Sinopsis Menarik “Bad Influence”: Perlindungan, Cinta Terlarang, dan Misteri
“Bad Influence” menceritakan kisah Eros, seorang pemuda dengan masa lalu kelam yang mendapat kesempatan mengubah hidupnya. Ia dipekerjakan sebagai pengawal Reese, seorang remaja kaya dan putri seorang jutawan bernama Bruce.
Reese, seorang balerina remaja, sedang dihantui oleh seorang penguntit misterius yang mengancam keselamatannya. Kehadiran Eros sebagai pengawalnya pun menjadi sebuah kebutuhan.
Bruce, ayah Reese yang protektif, memberikan peringatan keras kepada Eros agar tidak menjalin hubungan dengan putrinya. Namun, takdir berkata lain.
Di tengah tugasnya melindungi Reese, Eros justru jatuh cinta pada gadis yang dijaganya. Cinta terlarang pun tumbuh di antara keduanya, di tengah ancaman yang terus mengintai.
Reese, yang merasa frustrasi dengan pengawalnya dan merasa terisolasi di sekolahnya yang bergengsi, perlahan mulai membuka hati pada Eros. Keduanya pun semakin dekat di tengah tekanan dan bahaya yang mengancam.
Tantangan dan Konflik yang Menguras Emosi
Hubungan Eros dan Reese menghadapi berbagai rintangan. Bruce terus berupaya memisahkan mereka, sementara ancaman dari penguntit misterius masih membayangi.
Mantan pacar Reese, Raúl, juga turut menambah permasalahan. Ia terus mengintimidasi keduanya, menambah kompleksitas konflik dalam film ini.

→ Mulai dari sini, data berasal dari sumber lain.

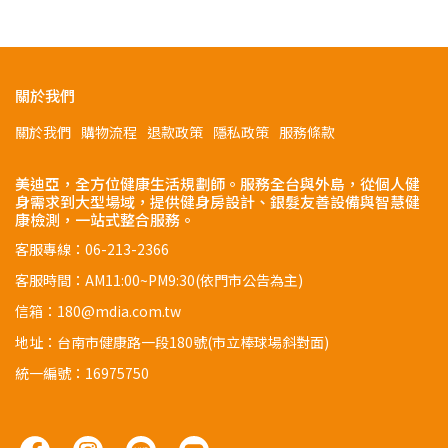
關於我們
關於我們
購物流程
退款政策
隱私政策
服務條款
美迪亞，全方位健康生活規劃師。服務全台與外島，從個人健
身需求到大型場域，提供健身房設計、銀髮友善設備與智慧健
康檢測，一站式整合服務。
客服專線：06-213-2366
客服時間：AM11:00~PM9:30(依門市公告為主)
信箱：180@mdia.com.tw
地址：台南市健康路一段180號(市立棒球場斜對面)
統一編號：16975750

Di tengah perjuangan mereka melawan ancaman eksternal, Eros dan Reese juga harus berjuang melawan perasaan mereka sendiri dan batasan yang telah ditetapkan. Perbedaan latar belakang dan status sosial mereka menambah tantangan dalam hubungan tersebut.

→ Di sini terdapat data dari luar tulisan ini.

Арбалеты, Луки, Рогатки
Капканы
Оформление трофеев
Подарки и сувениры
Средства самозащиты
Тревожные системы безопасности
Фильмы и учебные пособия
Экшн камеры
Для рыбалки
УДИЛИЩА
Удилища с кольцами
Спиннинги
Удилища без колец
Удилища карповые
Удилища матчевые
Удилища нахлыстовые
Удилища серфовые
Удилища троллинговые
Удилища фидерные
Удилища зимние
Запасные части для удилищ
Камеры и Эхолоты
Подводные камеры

Persaingan dan perebutan kekuasaan di lingkungan elite tempat Reese bersekolah juga menjadi bagian dari tekanan yang harus dihadapi pasangan ini.
Para Pemain yang Memperkaya Alur Cerita
Keberhasilan “Bad Influence” tak lepas dari penampilan apik para pemainnya. Alberto Olmo memerankan Eros dengan penuh kharisma, sementara Eléa Rochera sukses menghidupkan karakter Reese yang kompleks dan penuh emosi.
Enrique Arce sebagai Bruce Russell, ayah Reese yang protektif, memberikan penampilan yang kuat dan meyakinkan. Para pemain pendukung lainnya juga turut menyumbangkan peran penting dalam membangun alur cerita yang kaya.
Berikut daftar lengkap pemain “Bad Influence”:
- Alberto Olmo (Montecristo) sebagai Eros Douglas
- Eléa Rochera (Caiga Quien Caiga) sebagai Reese Russell
- Enrique Arce (Money Heist) sebagai Bruce Russell
- Mirela Balić (Elite) sebagai Peyton, teman dekat Eros
- Sara Ariño sebagai Lily, sahabat Reese
- Farid Bechara (My Loneliness Has Wings) sebagai Diego, teman dekat Eros
- Fer Fraga (30 Koin) sebagai Raúl, mantan pacar Reese
- Mar Isern (Vestidas de Azul) sebagai Karol, teman Reese
- Selam Ortega (Raising Voices) sebagai Bárbara, teman Reese
- Clara Chaín (Pasukan Narkoba: Costa del Sol) sebagai Ariadna
Penggunaan pemain-pemain berpengalaman dari berbagai film dan serial populer di Spanyol dan internasional semakin menambah daya tarik film ini.
“Bad Influence” menawarkan lebih dari sekadar kisah cinta remaja biasa. Film ini menyajikan campuran yang pas antara thriller, romance, dan drama yang mampu membius penonton hingga akhir cerita. Ketegangan yang dibangun secara perlahan, dipadu dengan perkembangan karakter yang mendalam, membuat film ini layak untuk ditonton dan dibahas. Suksesnya film ini di Netflix membuktikan daya tarik cerita yang mampu menembus batas geografis dan budaya.